◆ **PAGE TEXT**
Content starts
Here's why this matters for Ontarians: LDCT screening in high-risk populations reduces lung cancer mortality by approximately 20%, according to the NELSON and NLST trials cited in international screening guidelines. But the mortality benefit only accrues if eligible people actually get scanned. If half the province's cancers are still caught at Stage 4, most of those patients were either never referred, never followed through on a referral, or were not eligible under current OLSP criteria despite carrying substantial risk.
The report's structural insight is important: the program's clinical design is not the bottleneck. The bottleneck is at the front end — awareness, referral pathways, primary care capacity, and equity of access. That reframes the problem for policymakers and for individual Ontarians. The action is not "improve the CT scan" but "get more eligible people into the pipeline."
Historical Context:
Ontario piloted lung cancer screening beginning in 2017 at three sites (Ottawa, Hamilton, Thunder Bay). The program achieved full provincial status in early 2026, just weeks before this July 8 report. That means the current baseline captures a system in the middle of expansion — the outcomes in this report reflect early-phase reach, and the trajectory over the next five years should improve if uptake accelerates. Colorectal and breast cancer screening followed a similar arc: modest reach in the first years, substantial gains as awareness spread through primary care and community outreach.
What Happens Next:
- Second half of 2026: OLSP expansion continues to new hospital sites across Ontario. Watch your regional health authority for announcements.
- 2027–2028: Expect Cancer Care Ontario to publish updated equity-stratified data, closing the gaps this report flags.
Content ends
◆ **PROVIDED DATA**
Content starts
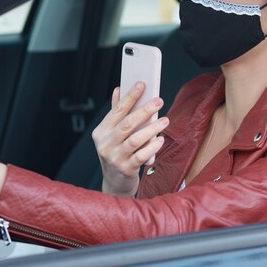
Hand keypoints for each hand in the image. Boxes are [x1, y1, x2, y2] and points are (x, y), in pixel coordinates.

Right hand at [92, 82, 168, 196]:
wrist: (115, 182)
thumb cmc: (117, 152)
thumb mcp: (113, 134)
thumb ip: (116, 113)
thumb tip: (118, 90)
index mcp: (101, 131)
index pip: (116, 110)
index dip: (130, 96)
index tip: (142, 84)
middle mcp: (105, 144)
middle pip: (127, 123)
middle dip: (144, 110)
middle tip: (159, 101)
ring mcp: (114, 158)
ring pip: (135, 139)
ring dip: (152, 129)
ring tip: (165, 120)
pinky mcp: (125, 169)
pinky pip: (141, 156)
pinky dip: (152, 146)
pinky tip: (161, 140)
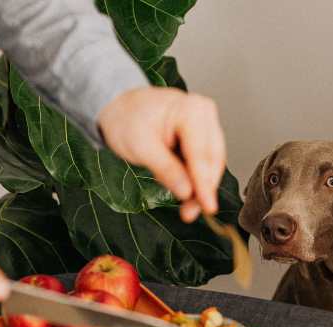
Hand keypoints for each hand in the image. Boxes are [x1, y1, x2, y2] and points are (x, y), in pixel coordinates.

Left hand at [98, 87, 226, 222]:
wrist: (120, 107)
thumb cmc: (126, 119)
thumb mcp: (140, 146)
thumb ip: (166, 169)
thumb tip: (187, 191)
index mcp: (191, 110)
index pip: (202, 154)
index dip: (205, 184)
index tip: (207, 207)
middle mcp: (204, 114)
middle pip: (212, 160)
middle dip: (203, 189)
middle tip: (191, 212)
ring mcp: (206, 124)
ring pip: (212, 163)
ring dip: (201, 187)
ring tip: (187, 207)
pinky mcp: (203, 135)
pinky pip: (206, 162)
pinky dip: (197, 179)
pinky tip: (186, 190)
Content ends
◆ **EXERCISE A**
According to the lung cancer screening text, at which three sites did Ontario first pilot lung cancer screening?
◆ **EXERCISE B**
Please pick up the Ontario lung cancer screening text after its last line and carry it forward.

◆ **RESPONSE BOX A**
Ottawa, Hamilton, and Thunder Bay.

◆ **RESPONSE BOX B**
- 2028–2035: The report explicitly frames its recommendations as "priorities for 2035," aligning with Ontario's broader cancer plan horizon. Expect provincial budget commitments in future Ontario budgets tied to expanding OLSP access, primary-care capacity and radon mitigation.
- Federal level: The Canadian Cancer Society's National Lung Cancer Action Plan aims for a 30% reduction in lung cancer deaths. Ontario's performance will be a critical input to that national target.
Your Action Plan
Immediate (This Week):
- Estimate your (or a family member's) pack-years and 6-year risk with the PLCOm2012 calculator
- Book a family doctor appointment or call Health811 (dial 811)
- Order a long-term radon test kit for your home (~$30–$60)
Short-term (This Month):
- Complete the OLSP referral and intake call
- Schedule the low-dose CT scan
- If eligible, discuss smoking cessation support (Smokers' Helpline: 1-877-513-5333)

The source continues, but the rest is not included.